The signs and symptoms of serotonin syndrome may include a combination of the following: restlessness, hallucinations, loss of coordination, fast heart beat, increased body temperature, rapid changes in blood pressure, overactive reflexes, diarrhoea, coma, nausea, vomiting.

In its most severe form, serotonin syndrome can resemble neuroleptic malignant syndrome (NMS). The signs and symptoms of NMS may include a combination of fever, fast heart beat, sweating, rigid muscles, confusion, and changes in breathing and heart rate.

Tell your doctor immediately, or go to the casualty department of your nearest hospital if you think you are experiencing serotonin syndrome.

Tell your doctor if you are taking medicines that may affect the heart rhythm.

Some examples of these medicines include:

• anti-arrhythmics such as quinidine, amiodarone, sotalol or dofetilide (used to treat irregular heart rhythms)
• antipsychotics such as thioridazine (see also serotonin syndrome above)
• antibiotics such as erythromycin or moxifloxacin (used to treat bacterial infections)
• antihistamines (used to treat allergies)

The following medicines may also interact with Venlafaxine Retard Krka and should be used with caution. It is especially important to mention to your doctor or pharmacist if you are taking medicines that contain:

• ketoconazole (an antifungal medicine)
• haloperidol or risperidone (for treating psychiatric conditions)
• metoprolol (a beta-blocker for treating high blood pressure and heart problems)

Taking Venlafaxine Retard Krka with food, drinks and alcohol

Venlafaxine Retard Krka should be taken with food (see section 3 “How to take Venlafaxine Retard Krka”).

Do not drink alcohol while you are taking venlafaxine. Drinking alcohol while taking venlafaxine may cause drowsiness or unconsciousness. Taking venlafaxine with alcohol may also increase the risk of side effects, including those that affect the rhythm of your heart.

Pregnancy, breast-feeding and fertility

If you are pregnant or breast-feeding, think you may be pregnant or are planning to have a baby, ask your doctor or pharmacist for advice before taking this medicine. You should only take Venlafaxine Retard Krka after discussing the potential benefits and risks with your doctor.

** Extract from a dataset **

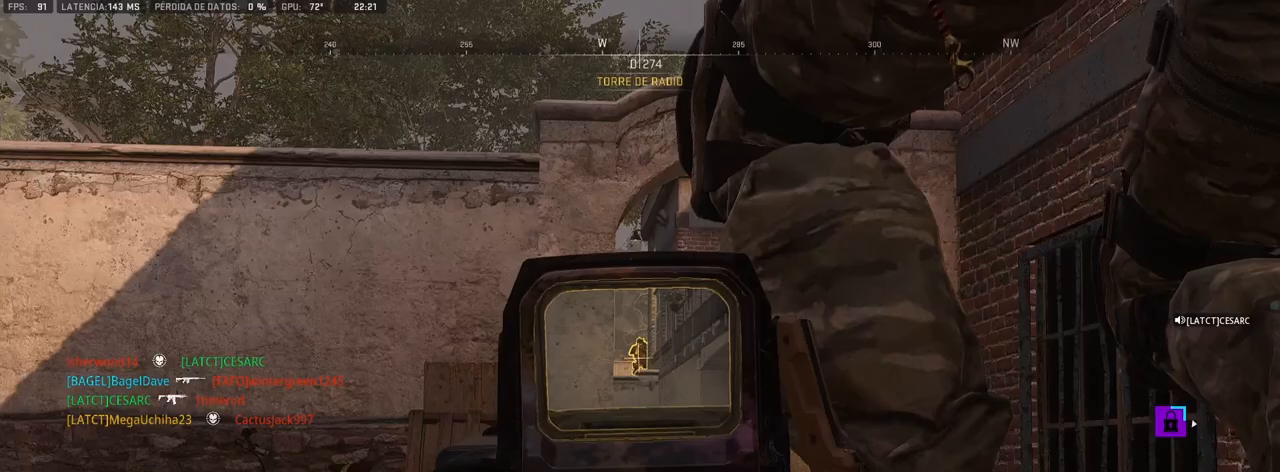
{"buttons": [], "left_stick": "left", "right_stick": "center", "events": [[150, "R1", "down"], [150, "left_stick", "up"], [217, "left_stick", "up-left"], [233, "R1", "up"], [250, "L1", "up"], [350, "left_stick", "left"]]}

If you take Venlafaxine Retard Krka during the last 3 months of your pregnancy, you should be aware that the following effects may occur in your newborn baby: trouble sleeping and/or feeding, vomiting, hypoglycaemia (low blood sugar), tremors, agitation, jitteriness, fitting, fast or slow heart rate, breathing problems, bluish skin, or a high-pitched cry. If your baby develops any of these symptoms, contact your midwife or doctor as soon as possible.

Make sure your midwife and/or doctor know that you are taking Venlafaxine Retard Krka. When similar medicines (SSRIs) are taken during pregnancy, there is a risk of a condition called persistent pulmonary hypertension in the baby, which makes the baby breathe faster and may make the skin turn blue. These symptoms usually begin during the first 24 hours after the baby is born. If this happens to your baby, you should contact your midwife and/or doctor immediately.

If you are taking this medicine during pregnancy, in addition to breathing problems, your baby may have other symptoms such as difficulty feeding. If your baby has these symptoms when they are born and you are concerned, contact your doctor and/or midwife who will be able to advise you.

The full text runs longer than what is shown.